The sumptuous title of your last disk with Giuliana Stefani “PALACE of MIND” is an invitation to consider the mind as a spot out of time, out of sufferance (here I also have in mind a Coil slogan, “Electricity has made angels of us all.”), which is what I perceive in the curative aspect of your works, an invitation to go through the flames in order to scour yourself off useless?

I’m not sure what you mean by scour yourself off useless. If you mean ‘get rid of useless things’, then you’re correct and thank you for noticing that. Aside from its function as music, PALACE of MIND is made to be a kind of tool, an attempt to seduce the listener to look inside him- or herself.

Do you still practice visual arts and if so, in which directions? Could you also evoke some of your recent or ancient important works that we haven’t mentioned, knowing that as you are quite rare in France…
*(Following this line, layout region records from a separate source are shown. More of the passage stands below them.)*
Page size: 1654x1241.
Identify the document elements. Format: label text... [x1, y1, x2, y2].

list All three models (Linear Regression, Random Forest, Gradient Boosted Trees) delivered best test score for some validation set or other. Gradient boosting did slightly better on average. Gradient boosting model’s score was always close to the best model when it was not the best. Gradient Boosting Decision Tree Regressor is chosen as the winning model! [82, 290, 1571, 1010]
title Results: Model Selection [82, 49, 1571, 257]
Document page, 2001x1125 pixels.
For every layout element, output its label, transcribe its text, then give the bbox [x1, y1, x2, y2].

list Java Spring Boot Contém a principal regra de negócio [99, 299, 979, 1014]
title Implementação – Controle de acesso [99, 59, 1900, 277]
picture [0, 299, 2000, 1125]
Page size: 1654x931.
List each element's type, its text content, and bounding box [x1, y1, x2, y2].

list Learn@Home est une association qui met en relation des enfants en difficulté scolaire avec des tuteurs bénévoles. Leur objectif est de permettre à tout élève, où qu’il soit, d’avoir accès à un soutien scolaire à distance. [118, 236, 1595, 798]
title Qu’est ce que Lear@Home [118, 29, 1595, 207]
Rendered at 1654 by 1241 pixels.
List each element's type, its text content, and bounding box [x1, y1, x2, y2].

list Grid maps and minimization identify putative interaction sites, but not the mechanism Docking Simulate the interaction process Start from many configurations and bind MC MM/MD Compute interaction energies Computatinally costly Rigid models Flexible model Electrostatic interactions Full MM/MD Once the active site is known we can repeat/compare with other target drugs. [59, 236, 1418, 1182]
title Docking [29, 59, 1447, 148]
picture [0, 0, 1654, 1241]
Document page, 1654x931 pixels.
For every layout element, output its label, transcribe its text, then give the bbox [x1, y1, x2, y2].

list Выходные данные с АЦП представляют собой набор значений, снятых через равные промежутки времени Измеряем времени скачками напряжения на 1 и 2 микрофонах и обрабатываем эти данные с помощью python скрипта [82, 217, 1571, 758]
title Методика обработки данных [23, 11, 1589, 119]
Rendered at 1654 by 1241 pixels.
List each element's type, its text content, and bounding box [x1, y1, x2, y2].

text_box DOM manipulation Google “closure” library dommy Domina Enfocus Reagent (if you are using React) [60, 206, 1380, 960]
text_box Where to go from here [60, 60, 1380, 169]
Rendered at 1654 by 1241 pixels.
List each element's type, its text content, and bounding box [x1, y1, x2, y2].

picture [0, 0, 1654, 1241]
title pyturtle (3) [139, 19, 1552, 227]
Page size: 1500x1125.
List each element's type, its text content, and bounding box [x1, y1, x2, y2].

Visual work I did in LA included several videotapes, installations including THE BLACK ROOM and a maze, called DESERT LANDMARK, that I planted in the Mojave Desert with Joshua tree seeds.

In Japan, I made collages and videos that were shown in Tokyo galleries and Yokohama City Museum. I guest-edited a magazine called ‘Performance of War’ with chief editor Sakevi, where we interviewed the Tokyo representative of the PLO, Tokyo’s Chief Medical Examiner, inmates from Tokyo Seishin Byouin (the main mental hospital) on the subject of death and introduced the work of Joe Potts and Paul McCarthy (his first exposure in Japan). I made several videotapes and films, including MOVE FORWARD mentioned earlier. I directed, scripted, acted in and composed soundtracks for a series of commercially produced and distributed adult videos, and operated TVC 1, a series of pirate television broadcasts from transmission equipment that I built.

In Amsterdam, I made films that were broadcast over Rabotnik TV in Amsterdam and Moscow State Television in Russia. The KICK event, a performance based on a breath exercise used in Reichian therapy, was performed in Europe, Japan, Scandinavia and the US.

Where do you draw the energy to accomplish your task?

From the work itself, the excitement of being part of the process.